The 5D MK II does not have a erase function, just a quick format, and it will not repair the card. Erase writes zeros to every memory location on the card and can take 15-20 minutes, more or less depending on card size and speed. You must do a low level format using a card reader in your computer. If there is a bad block on the card, eventually, the camera will try to save a photo to it with the same results.


----------



## baburaj (Feb 1, 2013)

Which card u used ?



djw said:


> Hi'ya
> 
> I have a new (2 week old) 5d mark ii. I have already taken about 1000 images but have noticed some weird (electronic) banding on three images--two of them this morning.
> 
> ...


----------



## djw (Feb 1, 2013)

Hi, 
I forgot to back report but after more testing this issue was sensor- not card-related. A warrenty repair of the camera and a new sensor solved all the issues. 

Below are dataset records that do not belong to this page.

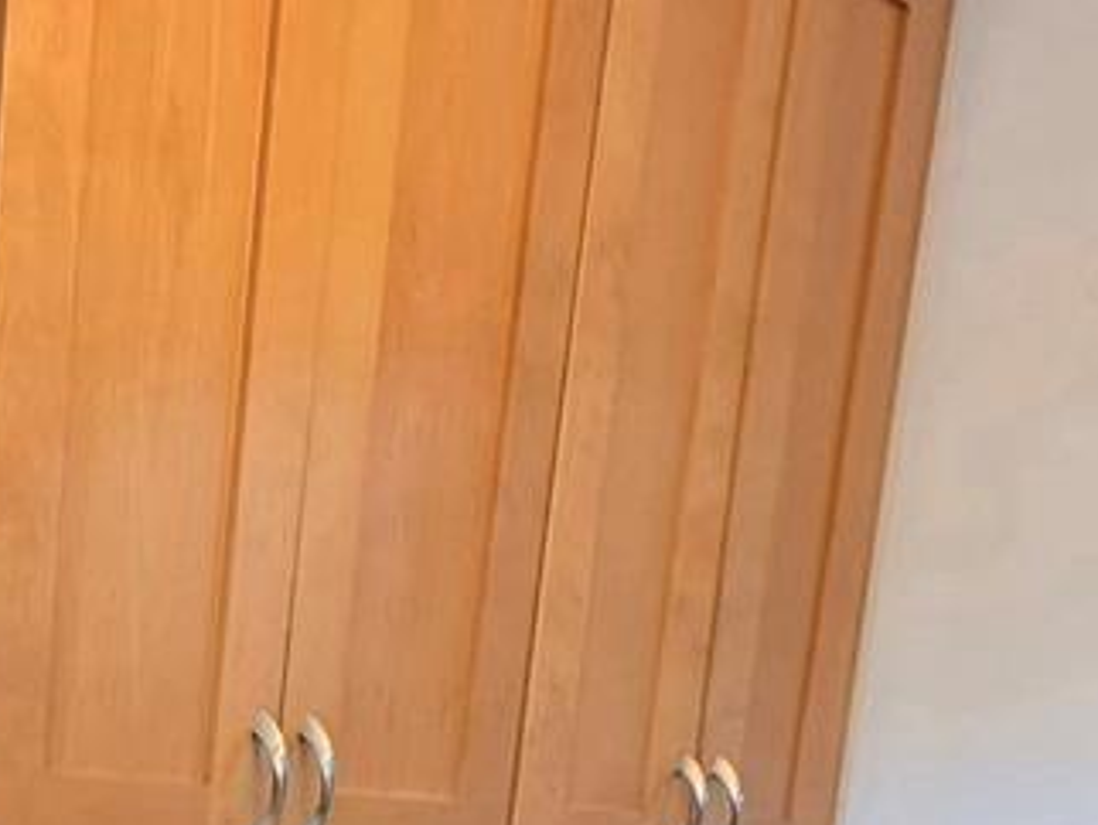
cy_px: 1306
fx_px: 1968
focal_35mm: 62
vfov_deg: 19.8
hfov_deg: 27.5
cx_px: -211
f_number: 1.9
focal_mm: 2.2
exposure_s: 1/60.2
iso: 200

Thanks so much for all the replys. 

Cheers,

David


----------



## drolo61 (Feb 1, 2013)

Thanks for the update


----------



## baburaj (Feb 1, 2013)

" hi how u got this issue "



djw said:


> Hi'ya
> 
> I have a new (2 week old) 5d mark ii. I have already taken about 1000 images but have noticed some weird (electronic) banding on three images--two of them this morning.
> 
> ...


----------



## baburaj (Feb 1, 2013)

"Thanks for the update .............


----------